Catsimatidis cautioned the financial burden could soon become even greater, arguing a rise in the price of oil will kick up inflation on grocery store shelves as transportation and shipping costs increase alongside fuel.
“I hate to give you bad news. We are being historians. We are looking at last month’s numbers, crude oil was at $70, went down to $65,” the billionaire CEO pointed out. “Well, the Saudis and the Russians… they said, to heck with that, we’re going to cut oil. And what happened? We went from $65 back to $80.”
Catsimatidis referred to the recent Organization of the Petroleum Exporting Countries (OPEC) production cuts set to begin in May, which has meant the national gas price average, in response to the announcement, has slowly climbed.
As of Wednesday, the national average price for a gallon of gas was $3.62, up 22 cents from the previous month and 7 cents from the week ending on April 6, according to AAA.
“What food executive, knowing that, is going to cut prices?

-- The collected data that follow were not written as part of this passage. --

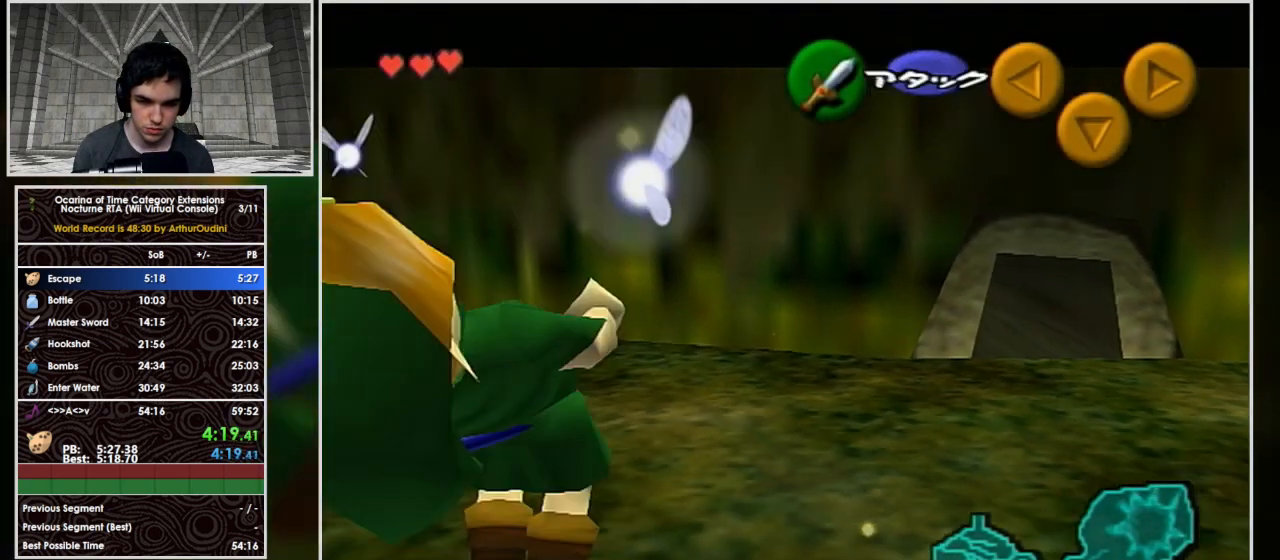
{"buttons": ["A", "L1"], "left_stick": "down", "right_stick": "center", "events": [[333, "left_stick", "down"], [367, "A", "down"]]}
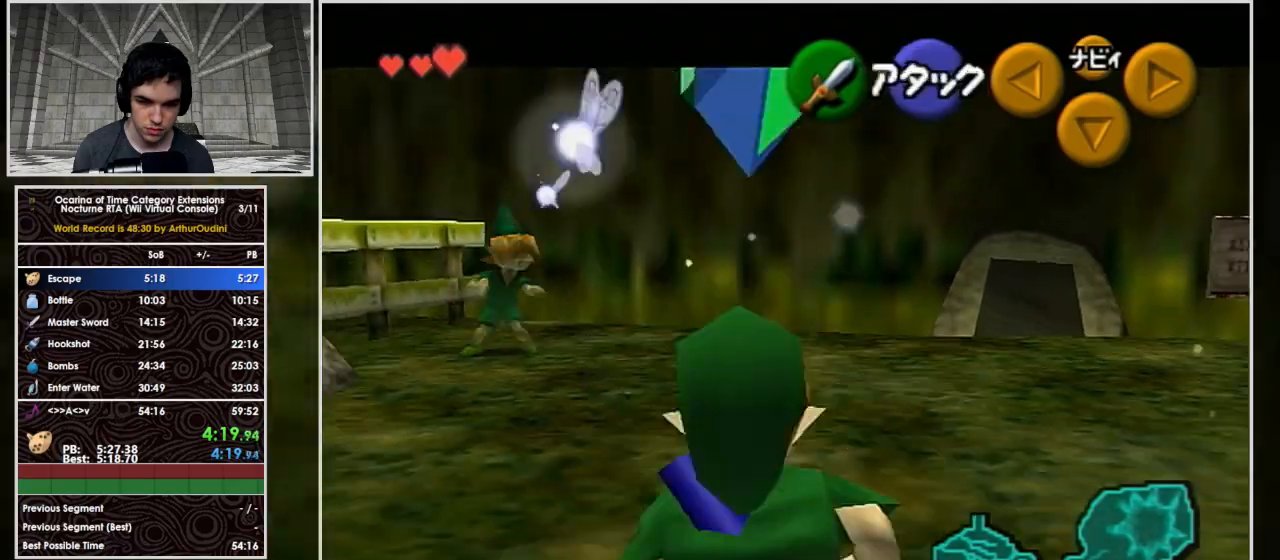
{"buttons": ["L1"], "left_stick": "center", "right_stick": "center", "events": [[67, "A", "up"], [133, "left_stick", "center"], [267, "A", "down"], [267, "left_stick", "left"], [433, "A", "up"], [500, "left_stick", "center"]]}
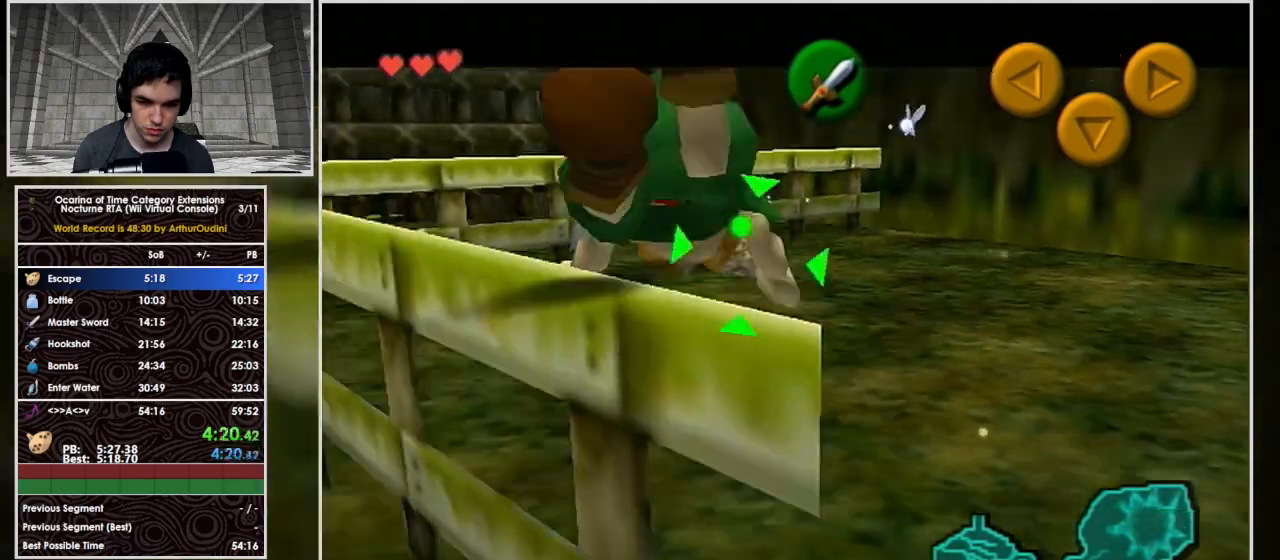
{"buttons": ["A", "L1"], "left_stick": "down", "right_stick": "center", "events": [[367, "left_stick", "down"], [433, "A", "down"]]}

Forget about it. It’s not going to happen,” Catsimatidis said. “The price of oil is going to go up to $80, $85. And guess what? Food is not going to go down.”
On his Gristedes and D’Agostino store shelves, the CEO said price tags haven’t gone up quite yet, but predicted Americans might start seeing spikes next month.
The cost of groceries fell 0.3% in March, although the 12-month increase remains at 8.4%. Despite the decrease, consumers continued to pay more for items like cereal, rice, bread, fish and seafood.
“Prices are not going down right now. They’re going to go up again, and that’s a problem,” Catsimatidis said. “And the Fed’s not smart enough to see that in advance. And that is surprising. And there’s a new shoe that’s going to fall.”